Este labor advém de um conhecimento que se intromete nos poemas, conferindo-lhes
um estatuto que transborda os limites da expressividade linguística.
No mais
recente Fuck The Polis (Relógio D’Água, Outubro de 2018) transporta-nos para a
Grécia, convidando-nos a viajar através de apontamentos ora circunstanciais —
«Em Kampos, quando procurava as ruínas / do palácio bizantino, dei comigo a /
tomar café no bar do partido comunista» (p. 15) —, ora indagadores de uma
História que se julga incrustada nas pedras: «O cortejo / de Elêusis saía de
Atenas / sob o grito invocador / da batalha que foi em // Salamina» (p. 13). O
principal problema que um livro deste género levanta ao leitor é o de ficarmos
com a sensação de que apenas nós, que não somos gregos, ainda insistimos na Hélade,
viajando para a Grécia actual à procura do passado entre escombros, mitos desfeitos
em pó, paredes de mármore engessadas para turista ver, alimentando
sonhos acerca de um tempo que existe para a eternidade tão-somente sob a forma
de resquício, nos pergaminhos, nas ruínas dos templos, na arte que sobreviveu à
pilhagem e à destruição dos séculos.
Sobre os intentos do viajante somos
prevenidos: «Em viagem / apenas me interessa a geografia e a / história ao
redor, quanto aos humanos / eles estão para mim como a paisagem, / de certo
modo mortos vivos em // volta. Nada lhes digo, nem quero que / digam» (p. 36).

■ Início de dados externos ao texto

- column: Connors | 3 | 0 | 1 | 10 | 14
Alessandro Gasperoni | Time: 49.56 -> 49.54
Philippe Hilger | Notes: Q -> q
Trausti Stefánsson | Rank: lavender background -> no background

Curiosamente, surgem nos poemas. Sejam os rapazes que jogam ao berlinde, o
amigo, o operário das obras do prolongamento do metro, dois homens num café a examinarem
moedas, o interlocutor anónimo e ocasional na viagem de barco entre ilhas, ou
as prostituas que «aguardam nas suas casinhas de prazer / fantasias de qualquer
realista — / na parede, a negro — fuck the polis» (p. 65), os humanos ocupam os
poemas como o mármore ocupa o que sobra dos templos, são pedra branca, chão
batido, estatuetas de terracota que contrastam com a pedra de ara sobre a qual
se reza a missa, são figuras cobertas de verdete.
Se a cidade é o palco por
excelência, com suas esplanadas vazias e cafés recorrentes, as evocações do
passado surgem invariavelmente num contexto de movimentação para o presente. É
assim noutros como no mais acessível dos poemas, intitulado Entre Agia Marina e
Kerameikos: «Entrou na carruagem, ficou de pé / e fez em voz pausada, tocada
por / vezes de emoção, um longo / discurso. Perguntei ao meu amigo / — É
um sofista ou um poeta? / — Um mendigo. Que a mãe / está a morrer no hospital, mas
falou / de Sólon e da escravatura da dívida» (p. 25). Não sendo possível
assegurar que noutros tempos o poeta e até o sofista também mendigassem, mal se
distinguindo dos que hoje dão ares de cinismo residindo em condomínios fechados,
os tempos que neste breve poema se convocam separam um passado histórico, de
sofistas e poetas, de um presente concreto, com seus mendigos escravizados pela
dívida. Locais, ruas, monumentos, arte, pessoas, são a matéria destes poemas
que nos levam de viagem até uma Grécia que é a de João Miguel Fernandes Jorge,
observada com um distanciamento que, creio, ingloriamente busca soltar-se das amarras
do tempo, pois também a arte e o conhecimento o convocam.